## Required work
Give the data again exactly as written, without any of its pictures.

## Source data

Segment Open

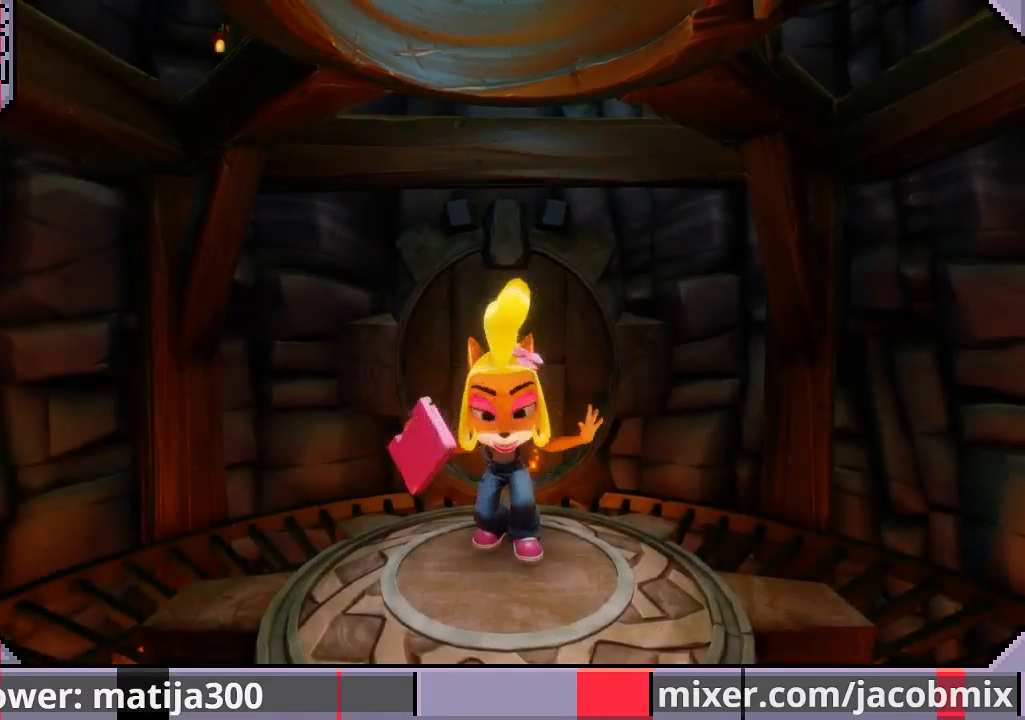
{"buttons": ["DPAD_UP"], "left_stick": "center", "right_stick": "center", "events": []}
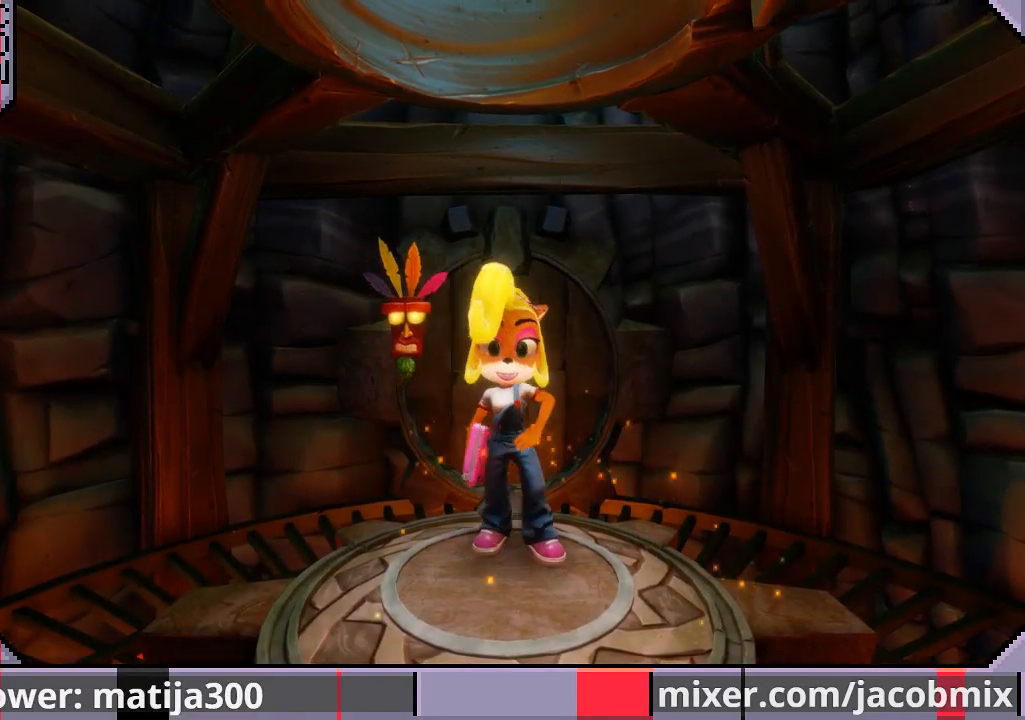
{"buttons": ["DPAD_UP"], "left_stick": "center", "right_stick": "center", "events": []}
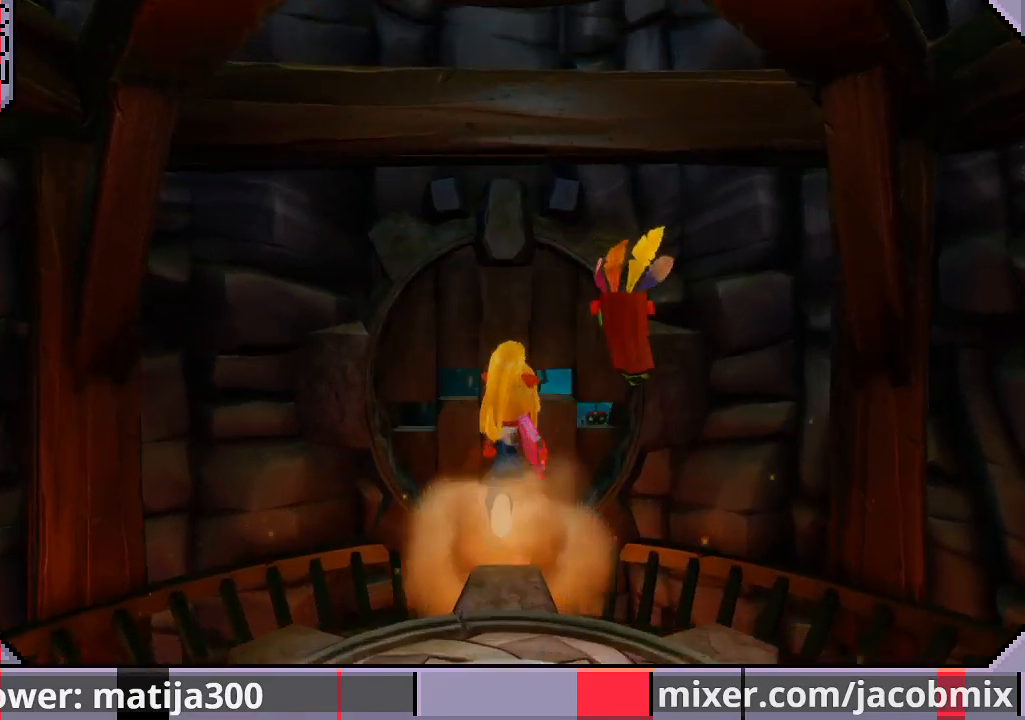
{"buttons": ["DPAD_UP", "DPAD_RIGHT"], "left_stick": "center", "right_stick": "center", "events": [[167, "CROSS", "down"], [300, "CROSS", "up"], [467, "DPAD_RIGHT", "down"]]}
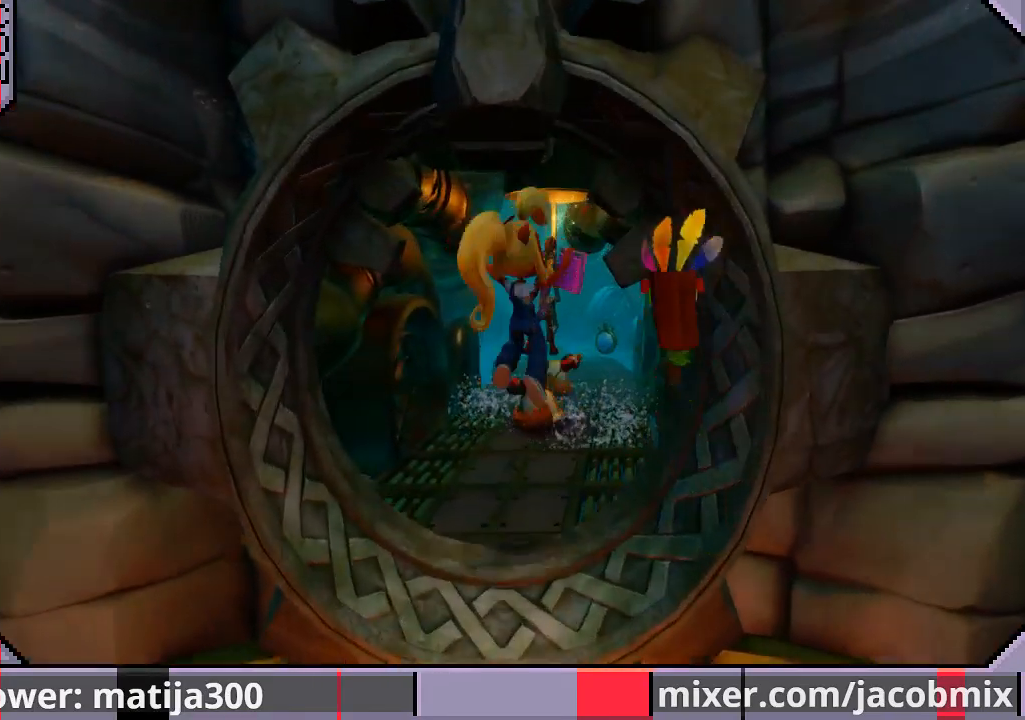
{"buttons": ["DPAD_UP"], "left_stick": "center", "right_stick": "center", "events": [[167, "DPAD_RIGHT", "up"], [300, "DPAD_RIGHT", "down"], [433, "DPAD_RIGHT", "up"]]}
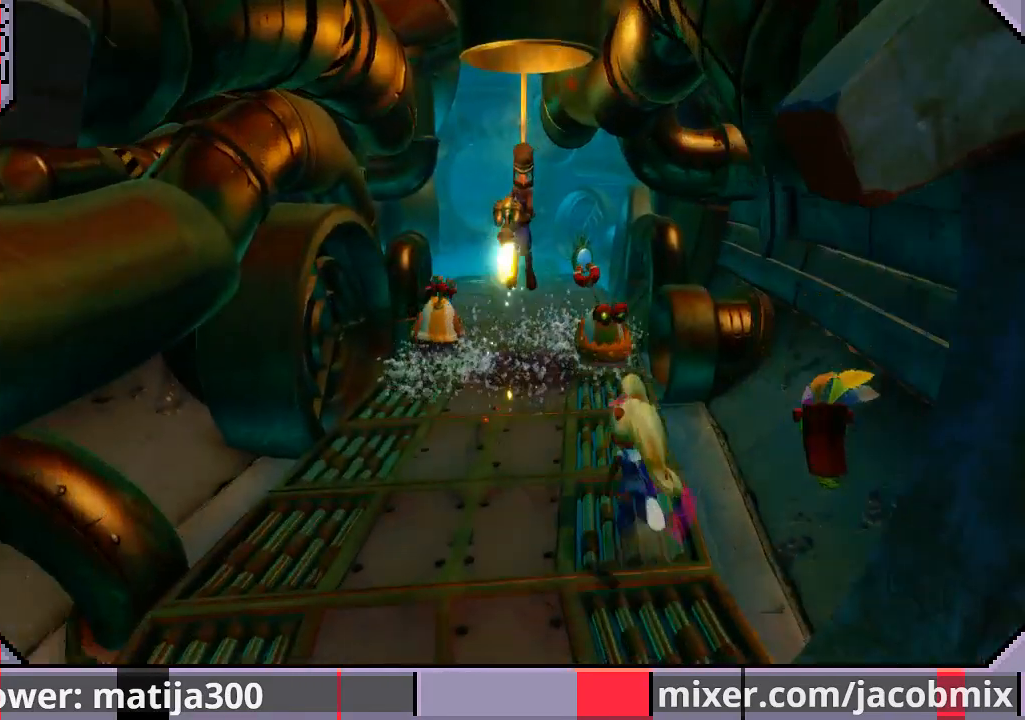
{"buttons": ["CROSS", "R1", "DPAD_UP"], "left_stick": "center", "right_stick": "center", "events": [[200, "R1", "down"], [367, "CROSS", "down"], [367, "DPAD_RIGHT", "down"], [500, "DPAD_RIGHT", "up"]]}
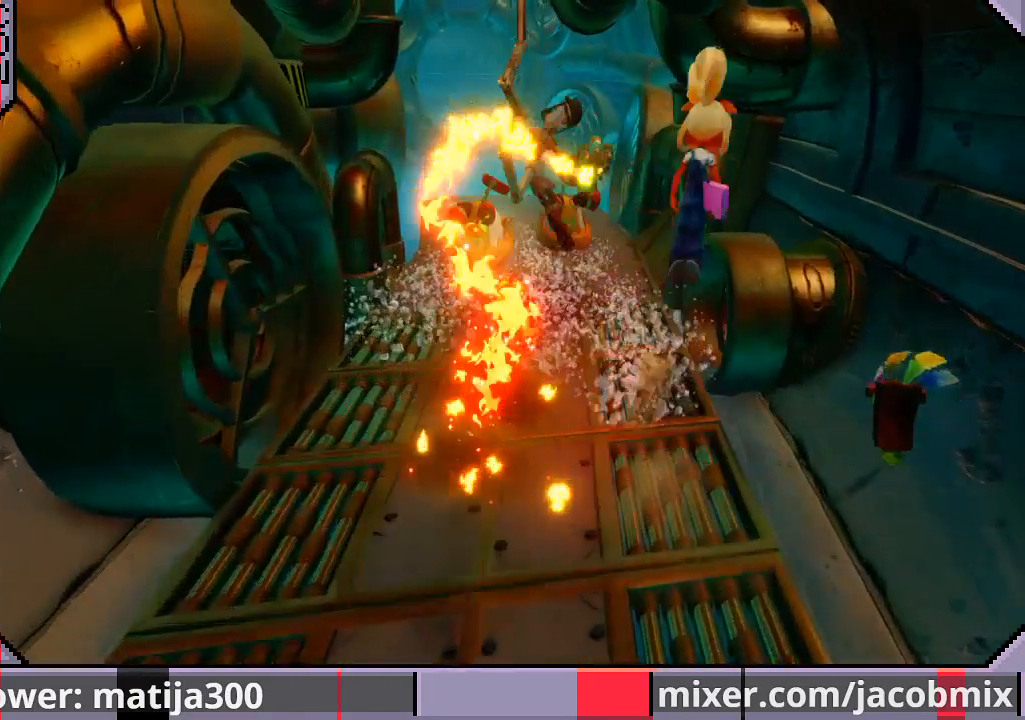
{"buttons": ["DPAD_UP"], "left_stick": "center", "right_stick": "center", "events": [[33, "R1", "up"], [67, "CROSS", "up"], [233, "DPAD_LEFT", "down"], [433, "DPAD_LEFT", "up"]]}
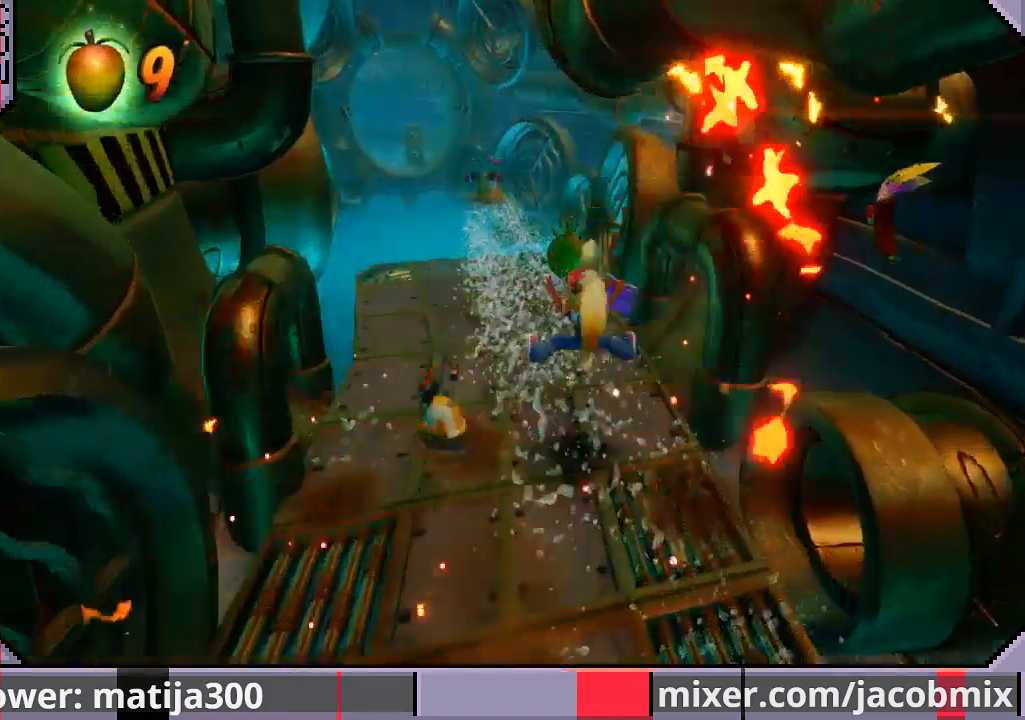
{"buttons": ["DPAD_UP"], "left_stick": "center", "right_stick": "center", "events": []}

Segment Closed

## Result
{"buttons": ["DPAD_UP"], "left_stick": "center", "right_stick": "center", "events": []}
{"buttons": ["DPAD_UP"], "left_stick": "center", "right_stick": "center", "events": []}
{"buttons": ["DPAD_UP", "DPAD_RIGHT"], "left_stick": "center", "right_stick": "center", "events": [[167, "CROSS", "down"], [300, "CROSS", "up"], [467, "DPAD_RIGHT", "down"]]}
{"buttons": ["DPAD_UP"], "left_stick": "center", "right_stick": "center", "events": [[167, "DPAD_RIGHT", "up"], [300, "DPAD_RIGHT", "down"], [433, "DPAD_RIGHT", "up"]]}
{"buttons": ["CROSS", "R1", "DPAD_UP"], "left_stick": "center", "right_stick": "center", "events": [[200, "R1", "down"], [367, "CROSS", "down"], [367, "DPAD_RIGHT", "down"], [500, "DPAD_RIGHT", "up"]]}
{"buttons": ["DPAD_UP"], "left_stick": "center", "right_stick": "center", "events": [[33, "R1", "up"], [67, "CROSS", "up"], [233, "DPAD_LEFT", "down"], [433, "DPAD_LEFT", "up"]]}
{"buttons": ["DPAD_UP"], "left_stick": "center", "right_stick": "center", "events": []}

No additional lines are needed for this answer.